Here's the low-down: 1. The site is on private land and we currently have an enthusiastic welcome from him and we would like to keep it that way. Please be very respectful of his land and any passer's by. We are fortunate to have the privilege to climb here; please help us keep this open access. 2. Park well off the road, which may mean parking a short distance from the crag and not near the corner/intersection south of the crag. 3. Access the top by walking north of the crag, past the road sign to a path leading into the woods at the low point of the hill and work your way back south to the top. Avoid scrambling up steep. loose dirt immediately north of the crag as this will increase erosion. 4. There are currently several routes bolted and several others climbed and cleaned without running anchors or TR anchors. We will be putting running bolts on 3 or so of the existing lines but leaving some as topropes to avoid a grid-bolted situation. all bolts are either dark or camouflaged due to the high visual impact that would occur with shiny silver.

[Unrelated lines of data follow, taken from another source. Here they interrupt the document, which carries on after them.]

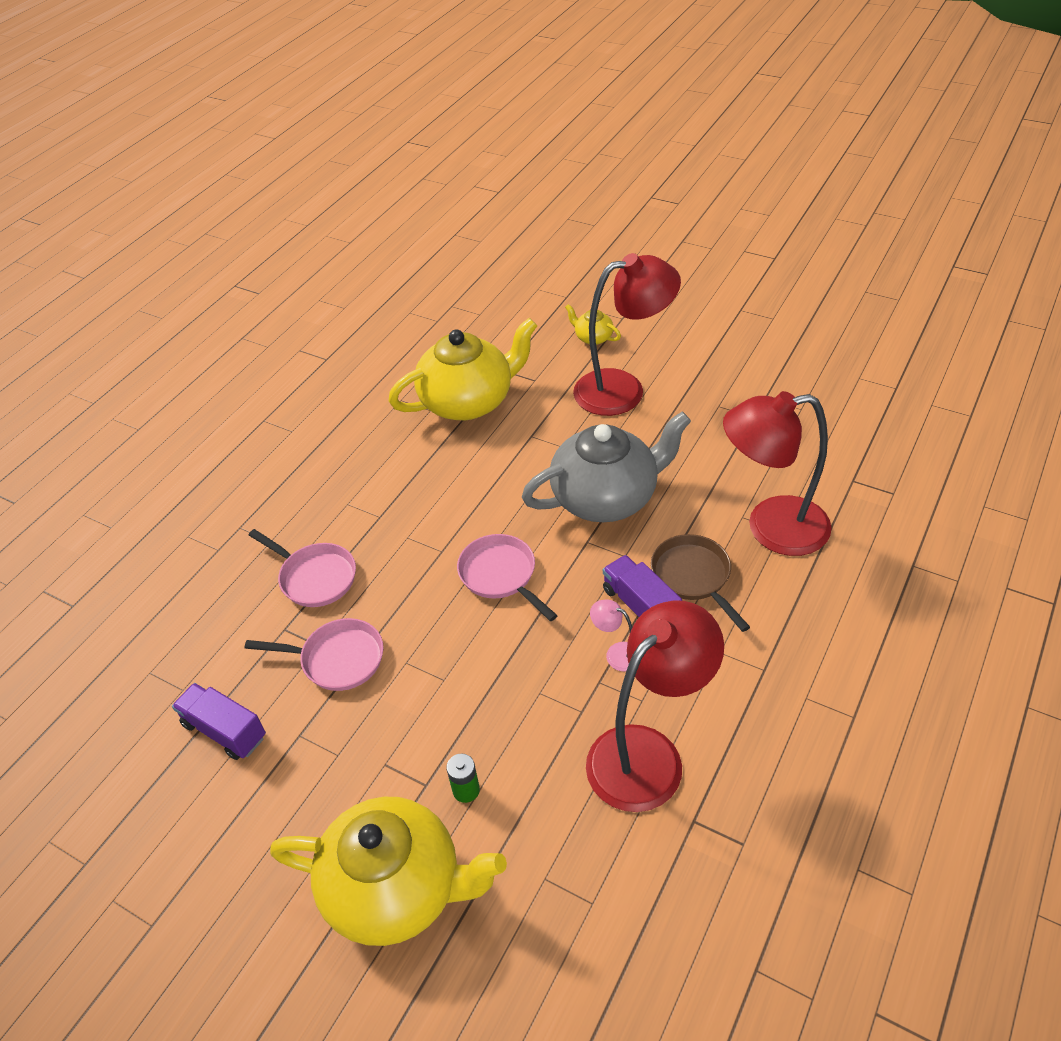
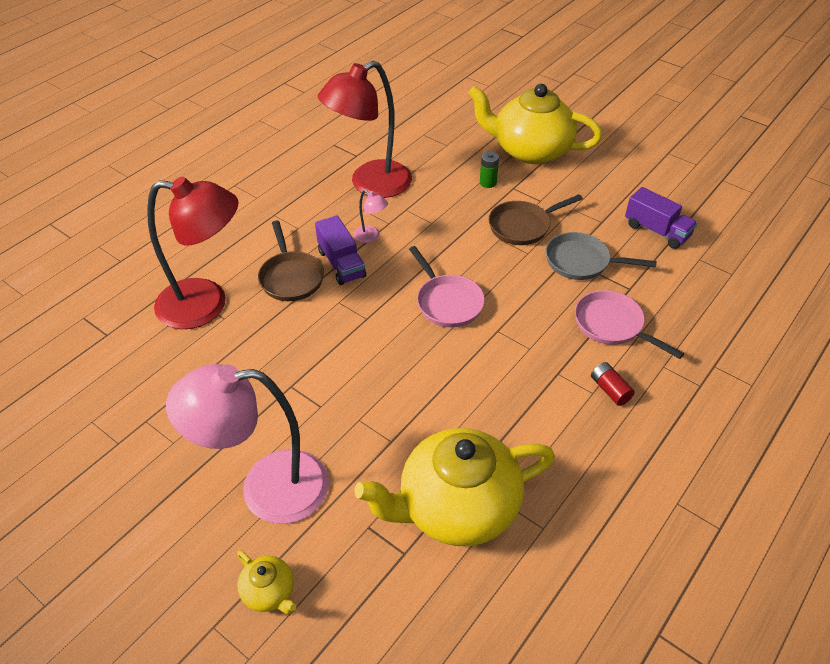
camera: 175 degrees left, 0 degrees up
pink pan [245,618,383,691] -> grey pan [546,232,657,280]
grey teapot [522,411,691,522] -> none
red lamp [573,253,681,416] -> pink lamp [166,364,329,524]
none -> brown pan [489,194,583,245]
none -> red battery [591,362,635,406]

Please do not bolt existing lines and be sure to contact Shaun Tracy, Kiri Namtvedt or Dave Brandt with any questions in these matters. Email Glenn Burns for contact info. 5. There are some nice double-winged hangers for rappelling off cruxes (not getting lowered off from, mind you). Should you come to a crux and simply can't pull through, you can clip into the anchor and thread your rope through and rappel. These are not installed on all climbs; the route descriptions will tell you which ones have them. 6. Route ratings are rough and some have a range rather than a fixed grade for now--I'm not interested in arguing about ratings but am open to opinions as this is how ratings become solidified. We approximated ratings using standards at Barn Bluff. 7. The crag is young and, as a result, still a little loose in places and still a little dirty, but not bad at all. More traffic will clean it up a bit. 8. The crag can support about 3 teams (2 person crews) at a time not much more. If you go, please carpool and bring small groups. 9. Always smile when the locals drive by and stay out of their way on the road. 10. Enjoy.
Description
Start as for Latrans but veer right after second bolt and large sidepull to a rising traverse (potentially some dirty or loose stuff) to a stance below the ominuously overhanging and thin face above. Excellent, technical and sequency moves lead to twin underclings and a sustained finish (hint: gun for a softball sized hold over and down from the chained anchor, but don't stop there....forge boldly to lip and a hidden clipping hold on slab beyond the lip for full value and an easier clip. Camoflauged chains drop over the lip---don't clip around the chain, but through the links themselves if no fixed biners are present! Otherwise, leave the biners there, please. Rapell hangers exsit along this route to back off the route (do not get lowered through them please.